One month ago today, December 20, I was in the parking lot of the Wolfchase Galleria mall for the first time, using the first day of my holiday break to do some Christmas shopping. It was packed to the gills. No parking spaces anywhere. I hate crowds.
In the middle of a torrent of cars, I got a call from my sister Kelly. My dad had taken my stepmom Pam to the emergency room at Baptist Medical Center in Jackson. She had been sick for a few months, but now was too weak to walk.
The doctors had said she had pancreatic cancer. It had spread to her liver.
I don’t remember any Christmas music in the mall, though it surely had been playing.
I don’t remember seeing Santa, though he had to have been there.
I just remember walking around, staring at my Christmas list and trying to remember how to read.
That was the essence of that Saturday for me: bewilderment. If I had to imagine one of my four parents playing the delightful old timer in a rocking chair one day who had outlasted the other three, it would have undoubtedly been Pam. She is the epitome of a health nut. The Clarion Ledger featured her last March in an article about healthy living. I’ve always looked to her for guidance on matters of common sense healthy living.

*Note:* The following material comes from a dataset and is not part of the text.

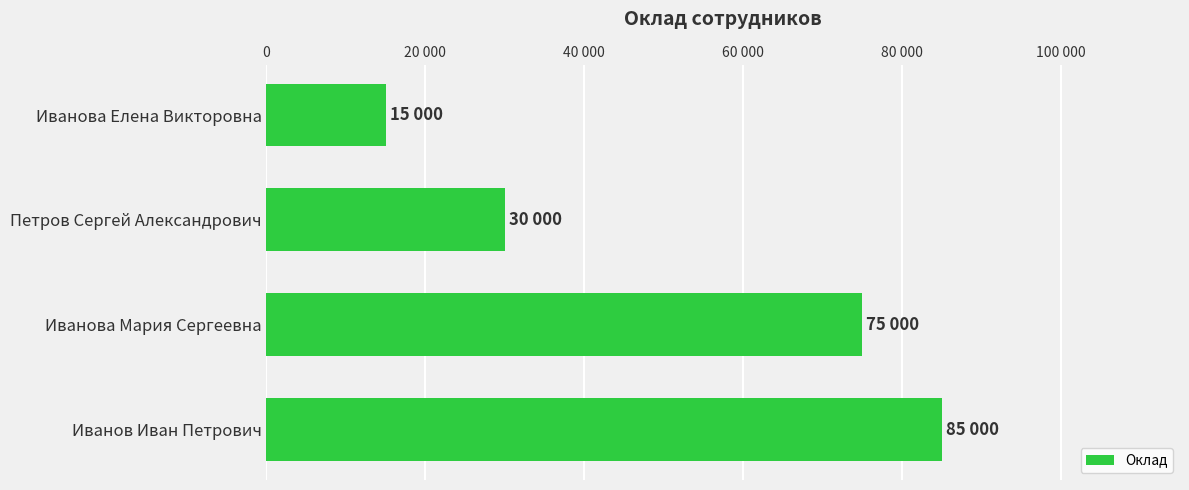

Are the bars horizontal?

Yes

It didn’t make sense.
Now, things have become a little more medically clear, though not really what I’d call understandable: Pam has stage four pancreatic cancer. Doctors have told us she has months to live.
This past month, I haven’t really known how to process this in a “shareable” way. Yes, I’ve retreated into my silly little blog for preoccupation. And I’ve contemplated writing about it, but of course nothing I write feels good enough to “pay tribute” to her astonishing life. So let me just share what my brother Andrew wrote about her. Nothing I write will be better than that. Hopefully you can access it that way.
But I wanted to go ahead and start the process of writing about Pam, because she means a lot to me, and if I’ve learned anything through this, it’s been to not stay quiet about people you love. Let them know you love them, today, because you won’t always have that chance.
So here’s my take on the first month of this thing. This is by no means a summary, a capstone, or a goodbye.
I am always struck by how positive the atmosphere is inside Pam’s hospital room. She is not one who will be defeated. Sometimes I have dreaded walking into the room- my own messed-up perceptions of facing Pam in a “lesser than” state- but she is always bright, always cheery, always doing so much better than I expected. Had it been me, I worry about the mood I’d have set. But Pam’s amazing faith and radiant spirit have taught me what true victory looks like. She really is a woman of God whose soul is prepared. She shows no fear. She glorifies God in her battle against despair. She is ready to go Home.
And that part hasn’t been easy. My Dad, my brothers, the rest of my family- they could use all the support they can get. Thankfully, a family friend set up a site to help coordinate meals. I’m sure they would be appreciative for any help. The password for Pam Comans is “pray.” Also, Pam has expressed another tangible way for folks to help: by donating blood.
Hopefully as we learn more and understand more, I’ll have more to share about this.
But right now, we graciously appreciate your thoughts and prayers.